Chuchai Buri Sri Amphawa ('the city of Chuchai in the glory of Amphawa') is a billion baht entertainment complex 500 m from the floating market that features an 18-room hotel, shopping centre, restaurant, and Hindu shine. The building is an outrageous mix of Thai traditional and neoclassical, reminiscent of high society during the late-19th and early-20th centuries. It was built by a wealthy Thai gemstone dealer and designer, Chuchai Chairitthilert, who was bewitched by Amphawa.

Amphawa Floating Market is an afternoon/evening food market held on Fridays, Saturdays, and Sundays on the canals close to Wat Amphawan Chetiyaram.

Tha Kha Floating Market is another floating market besides Amphawa Floating Market, but smaller in size.

King Rama II Memorial Park is four traditional Thai houses. It is arranged in the ethnology style, representing the artifacts in the early of Rattanakosin era that reflects the characteristic of the art and culture, the livelihood, and the living of Thais in the period of King Buddha Loetla Nabhalai. Located next to Amphawa Floating Market.

See the Fireflies popular in the evenings is a boat ride around the waterways to see fireflies.
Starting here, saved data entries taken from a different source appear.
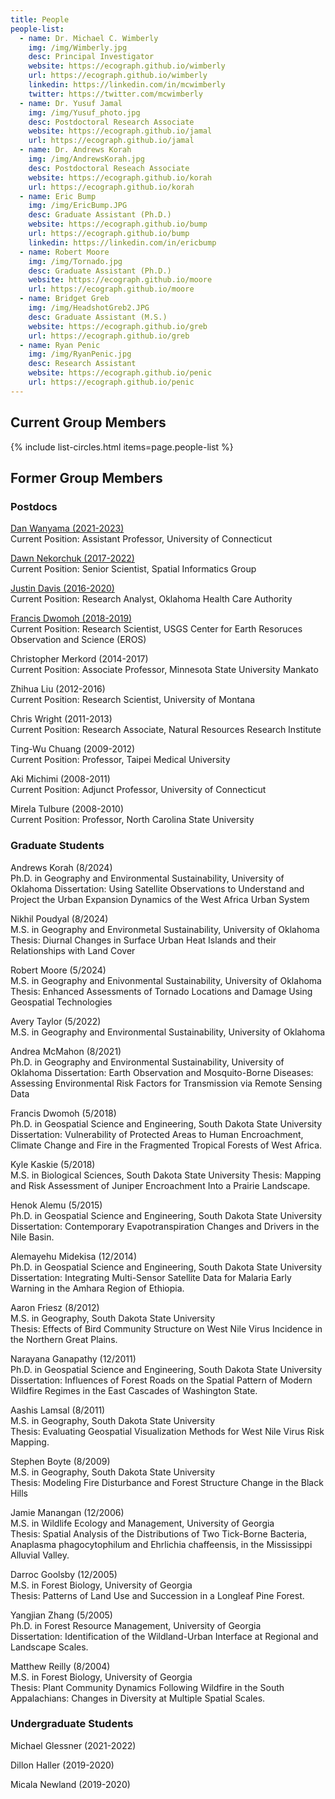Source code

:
 ```yaml
---
title: People
people-list:
  - name: Dr. Michael C. Wimberly
    img: /img/Wimberly.jpg
    desc: Principal Investigator 
    website: https://ecograph.github.io/wimberly
    url: https://ecograph.github.io/wimberly
    linkedin: https://linkedin.com/in/mcwimberly
    twitter: https://twitter.com/mcwimberly
  - name: Dr. Yusuf Jamal
    img: /img/Yusuf_photo.jpg
    desc: Postdoctoral Research Associate
    website: https://ecograph.github.io/jamal
    url: https://ecograph.github.io/jamal  
  - name: Dr. Andrews Korah
    img: /img/AndrewsKorah.jpg
    desc: Postdoctoral Reseach Associate
    website: https://ecograph.github.io/korah
    url: https://ecograph.github.io/korah
  - name: Eric Bump
    img: /img/EricBump.JPG
    desc: Graduate Assistant (Ph.D.)
    website: https://ecograph.github.io/bump
    url: https://ecograph.github.io/bump
    linkedin: https://linkedin.com/in/ericbump
  - name: Robert Moore
    img: /img/Tornado.jpg
    desc: Graduate Assistant (Ph.D.)
    website: https://ecograph.github.io/moore
    url: https://ecograph.github.io/moore
  - name: Bridget Greb
    img: /img/HeadshotGreb2.JPG
    desc: Graduate Assistant (M.S.)
    website: https://ecograph.github.io/greb
    url: https://ecograph.github.io/greb
  - name: Ryan Penic
    img: /img/RyanPenic.jpg
    desc: Research Assistant
    website: https://ecograph.github.io/penic
    url: https://ecograph.github.io/penic
---
```


## Current Group Members

{% include list-circles.html items=page.people-list %}

## Former Group Members

### Postdocs
[Dan Wanyama (2021-2023)](https://ecograph.github.io/wanyama)<br/>
Current Position: Assistant Professor, University of Connecticut

[Dawn Nekorchuk (2017-2022)](https://ecograph.github.io/nekorchuk)<br/>
Current Position: Senior Scientist, Spatial Informatics Group

[Justin Davis (2016-2020)](https://ecograph.github.io/davis)<br/>
Current Position: Research Analyst, Oklahoma Health Care Authority

[Francis Dwomoh (2018-2019)](https://ecograph.github.io/dwomoh)<br/>
Current Position: Research Scientist, USGS Center for Earth Resoruces Observation and Science (EROS)

Christopher Merkord (2014-2017)<br/>
Current Position: Associate Professor, Minnesota State University Mankato

Zhihua Liu (2012-2016)<br/>
Current Position: Research Scientist, University of Montana

Chris Wright (2011-2013)<br/>
Current Position: Research Associate, Natural Resources Research Institute

Ting-Wu Chuang (2009-2012)<br/>
Current Position: Professor, Taipei Medical University

Aki Michimi (2008-2011)<br/>
Current Position: Adjunct Professor, University of Connecticut

Mirela Tulbure (2008-2010)<br/>
Current Position: Professor, North Carolina State University

### Graduate Students
Andrews Korah (8/2024)<br/>
Ph.D. in Geography and Environmental Sustainability, University of Oklahoma
Dissertation: Using Satellite Observations to Understand and Project the Urban Expansion Dynamics of the West Africa Urban System ﻿

Nikhil Poudyal (8/2024)<br/>
M.S. in Geography and Environmetal Sustainability, University of Oklahoma
Thesis: Diurnal Changes in Surface Urban Heat Islands and their Relationships with Land Cover

Robert Moore (5/2024)<br/>
M.S. in Geography and Enivonmental Sustainability, University of Oklahoma
Thesis: Enhanced Assessments of Tornado Locations and Damage Using Geospatial Technologies ﻿

Avery Taylor (5/2022)<br/>
M.S. in Geography and Environmental Sustainability, University of Oklahoma

Andrea McMahon (8/2021)<br/>
Ph.D. in Geography and Environmental Sustainability, University of Oklahoma
Dissertation: Earth Observation and Mosquito-Borne Diseases: Assessing Environmental Risk Factors for Transmission via Remote Sensing Data

Francis Dwomoh (5/2018)<br/>
Ph.D. in Geospatial Science and Engineering, South Dakota State University
Dissertation: Vulnerability of Protected Areas to Human Encroachment, Climate Change and Fire in the Fragmented Tropical Forests of West Africa.

Kyle Kaskie (5/2018)<br/>
M.S. in Biological Sciences, South Dakota State University
Thesis: Mapping and Risk Assessment of Juniper Encroachment Into a Prairie Landscape.

Henok Alemu (5/2015)<br/>
Ph.D. in Geospatial Science and Engineering, South Dakota State University<br/>
Dissertation: Contemporary Evapotranspiration Changes and Drivers in the Nile Basin.

Alemayehu Midekisa (12/2014)<br/>
Ph.D. in Geospatial Science and Engineering, South Dakota State University<br/>
Dissertation: Integrating Multi-Sensor Satellite Data for Malaria Early Warning in the Amhara Region of Ethiopia.

Aaron Friesz (8/2012)<br/>
M.S. in Geography, South Dakota State University<br/>
Thesis: Effects of Bird Community Structure on West Nile Virus Incidence in the Northern Great Plains.

Narayana Ganapathy (12/2011)<br/>
Ph.D. in Geospatial Science and Engineering, South Dakota State University<br/>
Dissertation: Influences of Forest Roads on the Spatial Pattern of Modern Wildfire Regimes in the East Cascades of Washington State.

Aashis Lamsal (8/2011)<br/>
M.S. in Geography, South Dakota State University<br/>
Thesis: Evaluating Geospatial Visualization Methods for West Nile Virus Risk Mapping.

Stephen Boyte (8/2009)<br/>
M.S. in Geography, South Dakota State University<br/>
Thesis: Modeling Fire Disturbance and Forest Structure Change in the Black Hills

Jamie Manangan (12/2006)<br/>
M.S. in Wildlife Ecology and Management, University of Georgia<br/>
Thesis: Spatial Analysis of the Distributions of Two Tick-Borne Bacteria, Anaplasma phagocytophilum and Ehrlichia chaffeensis, in the Mississippi Alluvial Valley.

Darroc Goolsby (12/2005)<br/>
M.S. in Forest Biology, University of Georgia<br/>
Thesis: Patterns of Land Use and Succession in a Longleaf Pine Forest.

Yangjian Zhang (5/2005)<br/>
Ph.D. in Forest Resource Management, University of Georgia<br/>
Dissertation: Identification of the Wildland-Urban Interface at Regional and Landscape Scales.

Matthew Reilly (8/2004)<br/>
M.S. in Forest Biology, University of Georgia<br/>
Thesis: Plant Community Dynamics Following Wildfire in the South Appalachians: Changes in Diversity at Multiple Spatial Scales.

### Undergraduate Students
Michael Glessner (2021-2022)

Dillon Haller (2019-2020)

Micala Newland (2019-2020)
Wat Bangkae is a temple in Amphawa. It is divided into two temples, Wat Bangkae Noi and Wat Bangkae Yai. It was created by the major wife and minor wife of Royal Sang Wongsaroj (Chao Phraya Surasak). The major wife was the founder of Wat Bangkae Yai. On the wall, it says "On a Sunday in May in 1173 Chula Sakarat, Chao Phraya Surasak (Governor Samuhapraklaopm) and wife built this temple". Wat Bangkae Noi is on the Maeklong River. This temple was founded by Royal Sang Wongsaroj and his minor wife (Jui Wongsaroj). Inside, the temple is made of golden teak wood. The wood was carved with a biography of Lord Buddha, by workers and sculptors from Phetchaburi. They took around 10 years to carve the wood and build the temple. The temple also contains a statue of Somdej Toh which is interesting because Somdej Toh is well-respected among Buddhists. People who visit Amphawa often pay homage to Somdej Toh. In addition, communities around the temples surrounded by Khlong Bangkae are also an agricultural and cultural tourism destination. It has resorts and guesthouses to serve tourists. Visitors can experience the way of life and farming of local people, such as gypsum.

Siamese Cat Village is a traditional Thai wooden house that features exhibits on the four remaining breeds of Siamese cat — Wichien Maat, Korat, Suphalak, Korn Ja (include Khao Manee) combined, more than 130, as well as several real life cats that hang around the house and its surrounding gardens with cute coffee shop. It was run by a kamnan (community leader) who is now dead, but this house is still open for tourists to visit. Each year, there are as many as 800,000 visitors (mostly foreigners). Admission is free but donations are encouraged.